Will JD Vance's religious background sway Catholic voters? What experts say.
WASHINGTON — Five years ago, Ohio Sen. JD Vance, former President Donald Trump’s newly minted running mate, was baptized into the Catholic Church.
His journey to Catholicism is a complicated one, as he describes in a 2020 blog post titled “How I Joined the Resistance.” His grandmother, he says, “was a woman of deep, but completely de-institutionalized, faith” who rarely attended church.
Though his father was part of a large Pentecostal congregation, he turned to atheism by the time he left the Marines in 2007, saying there was a lack of “church or anything to anchor me to the faith of my youth.”
The writings of French philosopher René Girard, along with his personal reflections, are what led him to Catholicism in more recent years, he wrote.
Now, Vance will campaign side by side with Trump, who has increasingly used Christian-centric rhetoric to appeal to evangelical supporters. If elected, Vance would be the second Catholic vice president in U.S. history, following President Joe Biden’s tenure in the position during Barack Obama’s presidency.
But religion experts told USA TODAY it is unlikely Vance’s religious background will sway Catholic voters as he seeks to shore up support for the Republican ticket.
“People are already pretty committed to their positions. And JD Vance being Catholic or not Catholic is really, I don't think going to change anything,” said Cristina Traina, the Avery Cardinal Dulles, S.J. Chair of Catholic Theology at Fordham University.
No evidence Catholic VP pick swayed Catholic voters in the past, researcher says
Vance’s selection as Trump’s running mate was unsurprising to Chris Devine, a political science professor at the University of Dayton, a Catholic university in Vance’s home state of Ohio. But it’s because of Vance’s loyalty to Trump, not his religion, that Devine believed he was added to the ticket.
For instance, contrary to former Vice President Mike Pence, Vance has said he would not have certified the 2020 presidential election results.
Vance is also unafraid of bold – even if unsubstantiated – public statements, such as his claim that Biden campaign messaging directly led to the assassination attempt against Trump on July 13.
“That seems to be the kind of thing Trump likes — someone who is a warrior, someone who will double down rather than back down,” he said. “That is who JD Vance has shown himself to be.”
Devine co-authored the 2020 book, “Do Running Mates Matter? The Influence of Vice Presidential Candidates in Presidential Elections” alongside Kyle Kopko. The duo’s research suggested Catholic vice presidential nominees did not move the needle among Catholic voters in past elections.
That includes the 2012 nominations of Republican Wisconsin Rep. Paul Ryan and Biden as the incumbent vice president, as well as Democratic Virginia Sen. Tim Kaine in 2016.

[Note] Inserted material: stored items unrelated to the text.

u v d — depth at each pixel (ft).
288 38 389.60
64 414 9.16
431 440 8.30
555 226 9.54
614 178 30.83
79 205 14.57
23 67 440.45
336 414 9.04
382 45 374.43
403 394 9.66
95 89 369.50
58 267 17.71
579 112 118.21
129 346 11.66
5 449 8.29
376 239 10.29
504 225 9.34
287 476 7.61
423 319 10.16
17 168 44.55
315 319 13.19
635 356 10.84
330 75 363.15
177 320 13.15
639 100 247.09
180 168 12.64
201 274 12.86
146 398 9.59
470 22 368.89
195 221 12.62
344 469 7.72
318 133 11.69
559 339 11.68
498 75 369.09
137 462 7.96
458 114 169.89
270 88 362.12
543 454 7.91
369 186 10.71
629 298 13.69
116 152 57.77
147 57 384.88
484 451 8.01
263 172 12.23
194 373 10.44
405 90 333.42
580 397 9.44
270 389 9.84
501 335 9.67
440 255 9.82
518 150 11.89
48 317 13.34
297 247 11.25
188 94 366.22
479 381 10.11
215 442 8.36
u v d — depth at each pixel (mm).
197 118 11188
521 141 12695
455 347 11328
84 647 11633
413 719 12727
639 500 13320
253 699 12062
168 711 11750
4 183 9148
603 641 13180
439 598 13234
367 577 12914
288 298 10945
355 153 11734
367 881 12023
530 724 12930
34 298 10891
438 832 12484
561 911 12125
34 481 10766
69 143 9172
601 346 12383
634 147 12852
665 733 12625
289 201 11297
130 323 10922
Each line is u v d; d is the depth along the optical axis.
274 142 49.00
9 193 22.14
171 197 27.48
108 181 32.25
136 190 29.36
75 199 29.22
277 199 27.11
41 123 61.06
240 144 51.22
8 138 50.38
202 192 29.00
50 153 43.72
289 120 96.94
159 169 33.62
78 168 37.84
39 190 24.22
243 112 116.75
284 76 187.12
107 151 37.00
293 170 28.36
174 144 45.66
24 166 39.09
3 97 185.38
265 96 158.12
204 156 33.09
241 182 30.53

“In those cases we saw no shift in voting preferences following the selection of those Catholic candidates,” he said.
Biden, Vance showcase political diversity within Catholic Church
Susan Reynolds, a Catholic studies professor at Emory University’s Candler School of Theology, is also skeptical that Vance’s religious background will sway independent Catholic voters toward the Republican ticket.

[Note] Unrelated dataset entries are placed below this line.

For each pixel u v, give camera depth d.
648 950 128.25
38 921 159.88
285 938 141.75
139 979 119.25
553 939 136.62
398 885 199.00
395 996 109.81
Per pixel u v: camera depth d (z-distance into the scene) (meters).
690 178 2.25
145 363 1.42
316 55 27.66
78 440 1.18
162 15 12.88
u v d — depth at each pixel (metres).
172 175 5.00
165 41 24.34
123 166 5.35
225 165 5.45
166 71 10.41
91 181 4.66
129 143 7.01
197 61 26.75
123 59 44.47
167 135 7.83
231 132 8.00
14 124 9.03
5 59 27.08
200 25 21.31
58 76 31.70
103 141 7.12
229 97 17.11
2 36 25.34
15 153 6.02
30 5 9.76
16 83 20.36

After all, Biden is also a practicing Catholic. He regularly attends Mass and referenced the Catholic hymn “On Eagle’s Wings” in his victory speech as president-elect in 2020. But the presence of two Catholics on the 2024 ballot does showcase the nation’s departure from widespread anti-Catholic sentiment seen in earlier centuries, she said.
Such prejudice stemmed from concern that Catholic leaders would be more responsive to the Vatican than the American public, Reynolds said.
“It wasn’t like people were suspicious of Kennedy for thinking the Eucharist was the true presence of Christ,” she said. “It was about, where do Catholics in American culture and politics place their primary loyalties?”
Catholics “perennially feel like political misfits,” said Reynolds. That’s contributed to tension within the church, showcased by Vance and Biden’s dueling versions of Catholicism.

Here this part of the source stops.